We mentioned pumping fuel from the tank. We run an electric fuel pump for fuel delivery on the wagon. An oil pressure safety switch is installed in the power circuit to the pump. Thus, the pump will not normally operate unless the engine is running and generating oil pressure. The oil pressure safety switch should be considered mandatory with any electric fuel pump installation, in order to provide an automatic kill of the fuel pump in an accident. If the pump is powered directly through the ignition switch, the pump will operate any time the ignition switch is “on.” In case the driver is disabled during an accident and cannot shut off the ignition, the pump will continue to operate, and if there is fire, it will be much more serious due to the continuing supply of gas to the engine compartment. However, safety comes at a price. The safety switch makes it almost impossible to fill the carb after it is empty (after carb service, leakage, initial setup, etc.), and thus makes it very difficult to start the engine without excessive cranking. Most safety switches have a “start” terminal, but the “start” wiring on Pontiacs vary widely, and it is very complicated to wire a satisfactory start circuit for an electric pump. We elected to install a “Momentary On” override switch in parallel with the oil pressure safety switch such that with the ignition switch set to “run” position, we can hold the override switch on and activate the electric fuel pump. When the override switch is released the system reverts back to full control of the safety switch and it’s inherent safety protection. The override circuit allows carb priming, capability to check electric pump action and fuel delivery, and in our case, to completely and quickly empty the tank in the wagon. (I have installed a bottom fuel outlet in the fender mounted vertical fuel tank in the wagon.)

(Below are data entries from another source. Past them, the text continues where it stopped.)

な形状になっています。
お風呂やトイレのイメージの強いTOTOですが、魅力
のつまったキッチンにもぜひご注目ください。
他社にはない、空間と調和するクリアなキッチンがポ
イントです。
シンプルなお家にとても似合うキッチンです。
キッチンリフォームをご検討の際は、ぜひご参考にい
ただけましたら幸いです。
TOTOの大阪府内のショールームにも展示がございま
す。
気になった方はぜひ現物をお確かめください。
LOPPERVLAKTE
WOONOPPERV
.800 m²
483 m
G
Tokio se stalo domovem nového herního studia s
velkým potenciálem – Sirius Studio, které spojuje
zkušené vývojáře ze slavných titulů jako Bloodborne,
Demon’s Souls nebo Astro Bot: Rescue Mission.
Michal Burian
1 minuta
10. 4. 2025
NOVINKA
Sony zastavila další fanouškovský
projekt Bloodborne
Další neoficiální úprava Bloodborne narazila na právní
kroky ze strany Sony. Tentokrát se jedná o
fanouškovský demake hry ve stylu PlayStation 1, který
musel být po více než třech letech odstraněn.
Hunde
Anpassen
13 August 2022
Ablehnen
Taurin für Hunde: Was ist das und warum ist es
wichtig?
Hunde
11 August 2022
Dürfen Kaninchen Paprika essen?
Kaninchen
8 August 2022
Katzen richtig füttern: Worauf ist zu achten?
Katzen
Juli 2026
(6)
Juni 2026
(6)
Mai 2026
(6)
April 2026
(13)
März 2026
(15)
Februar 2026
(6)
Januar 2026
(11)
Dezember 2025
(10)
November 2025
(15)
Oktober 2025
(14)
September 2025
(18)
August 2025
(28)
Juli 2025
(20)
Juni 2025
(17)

Oil pressure safety switches are available from many after-market suppliers, but also can be obtained at a reasonable price from your local auto parts dealer under the “Standard” brand PN PS-133, or any equivalent switch for a Chevy Vega. The bypass switch is a conventional bat handled toggle switch in an “off-momentary ON, single pole, single throw” configuration. Most larger hardware stores have these, or you can obtain them through “Grainger” PN 4X200, “Carling switch” PN 6FA54-73, “Arrow Hart” PN 82270, “Cutler Hammer” PN 7506K4, or “McGill” PN 933002. Mount the switch in an “out of the way” but convenient to reach location, such as under the instrument panel to the left of the steering column.

If your existing electric pump varies speed when some accessories are switched on, such as when the blinker or turn lights are on, it indicates that inadequate power is reaching the fuel pump, and could be due to inadequate wire size, poor connections, or a faulty ground connection at the pump. If your battery is mounted in the trunk, an easy fix for low voltage at the pump is to install a relay such as is used for auxiliary lighting (10 amp or greater capacity) in the rear and activate it by the existing power wire to the pump. We use a “Blazer” brand 30 amp relay purchased from K-Mart Automotive. Install 12 gauge wire from the “normally open” relay switch contacts to both the battery (through the NHRA required master disconnect switch) and the pump positive terminal. Reroute the control wire for the pump positive terminal to the relay coil “+” terminal. Install an inline 10 amp fuse close to the battery. The electric pump will run at a constant speed, and operate more efficiently when loaded at high RPM due to the direct wiring with minimum voltage loss, plus the above described safety circuits will continue to function as described.

Reference the drawing for suggested wiring of a safety switch, and the bypass (priming) switch. Note that the specified fuel pump fuse (normally 7 amp but 10 can be used) should be located in the engine compartment and be connected between the 12V power source and the safety switch. Be extremely thorough with all wiring and assure good solid crimped or soldered joints and connections, and add adequate insulation to all connections. Never trust a twisted wire connection for anything as important as an electric pump.